* [Your objective]: Would you please retype, exactly, the lines of the listing below between the line with "Page size: 1241x1754." and the line with "List each element's", inclusive?

* [Input records]:
====

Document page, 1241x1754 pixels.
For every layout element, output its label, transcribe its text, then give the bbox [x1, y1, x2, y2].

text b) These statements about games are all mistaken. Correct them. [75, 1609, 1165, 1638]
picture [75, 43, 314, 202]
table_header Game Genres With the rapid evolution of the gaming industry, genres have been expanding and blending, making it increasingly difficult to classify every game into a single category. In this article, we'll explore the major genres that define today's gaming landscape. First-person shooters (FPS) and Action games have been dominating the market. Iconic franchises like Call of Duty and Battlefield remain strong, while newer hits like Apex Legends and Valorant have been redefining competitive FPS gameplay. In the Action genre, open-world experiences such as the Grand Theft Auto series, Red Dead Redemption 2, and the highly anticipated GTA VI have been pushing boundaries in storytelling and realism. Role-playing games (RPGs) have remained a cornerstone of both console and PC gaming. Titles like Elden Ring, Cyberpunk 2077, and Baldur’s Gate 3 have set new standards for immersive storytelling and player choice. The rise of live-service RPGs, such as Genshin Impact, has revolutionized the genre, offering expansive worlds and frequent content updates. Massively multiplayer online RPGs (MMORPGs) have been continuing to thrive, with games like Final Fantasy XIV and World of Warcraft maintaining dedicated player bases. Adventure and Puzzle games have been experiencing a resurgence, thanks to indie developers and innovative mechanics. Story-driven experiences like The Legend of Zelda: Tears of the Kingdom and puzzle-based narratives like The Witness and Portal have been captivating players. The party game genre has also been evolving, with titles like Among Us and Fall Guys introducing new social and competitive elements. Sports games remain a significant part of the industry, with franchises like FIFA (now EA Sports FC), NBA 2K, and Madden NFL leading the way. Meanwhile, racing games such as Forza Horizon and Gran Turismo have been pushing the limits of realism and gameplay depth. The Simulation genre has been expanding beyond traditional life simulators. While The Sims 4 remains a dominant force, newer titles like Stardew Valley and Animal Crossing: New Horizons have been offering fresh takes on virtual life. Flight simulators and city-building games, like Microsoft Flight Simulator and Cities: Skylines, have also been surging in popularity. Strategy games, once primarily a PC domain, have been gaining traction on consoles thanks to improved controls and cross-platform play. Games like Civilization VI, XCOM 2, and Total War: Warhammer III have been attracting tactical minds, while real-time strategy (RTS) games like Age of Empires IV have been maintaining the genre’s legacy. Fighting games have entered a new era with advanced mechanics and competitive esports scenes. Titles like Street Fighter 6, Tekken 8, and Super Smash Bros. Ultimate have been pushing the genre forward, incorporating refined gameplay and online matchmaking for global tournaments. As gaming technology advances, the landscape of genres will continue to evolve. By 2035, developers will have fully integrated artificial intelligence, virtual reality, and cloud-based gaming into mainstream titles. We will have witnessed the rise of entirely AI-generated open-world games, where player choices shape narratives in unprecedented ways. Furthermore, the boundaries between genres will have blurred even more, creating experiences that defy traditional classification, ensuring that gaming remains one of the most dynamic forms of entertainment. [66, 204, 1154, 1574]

====

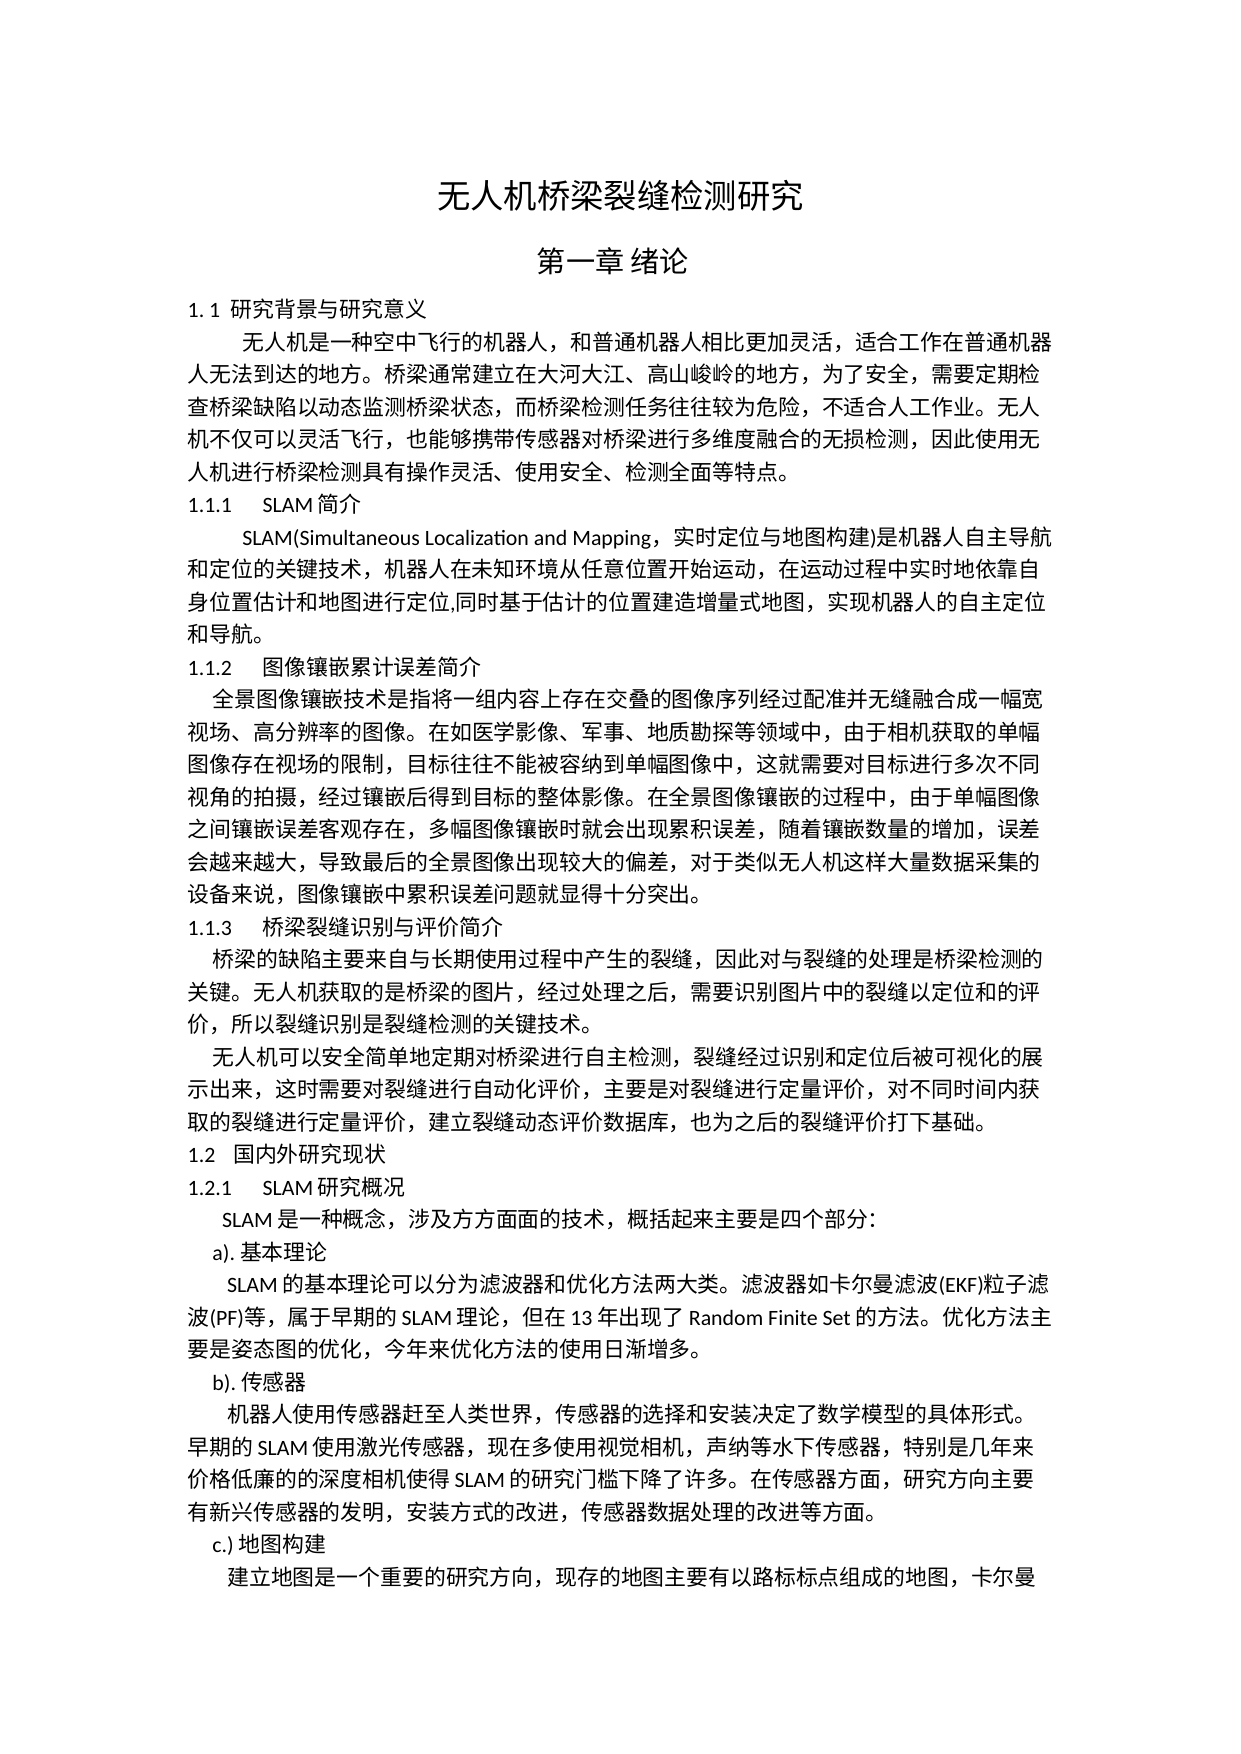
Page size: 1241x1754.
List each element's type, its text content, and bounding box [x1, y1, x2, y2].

====

* [Result for this exercise]:
Page size: 1241x1754.
List each element's type, its text content, and bounding box [x1, y1, x2, y2].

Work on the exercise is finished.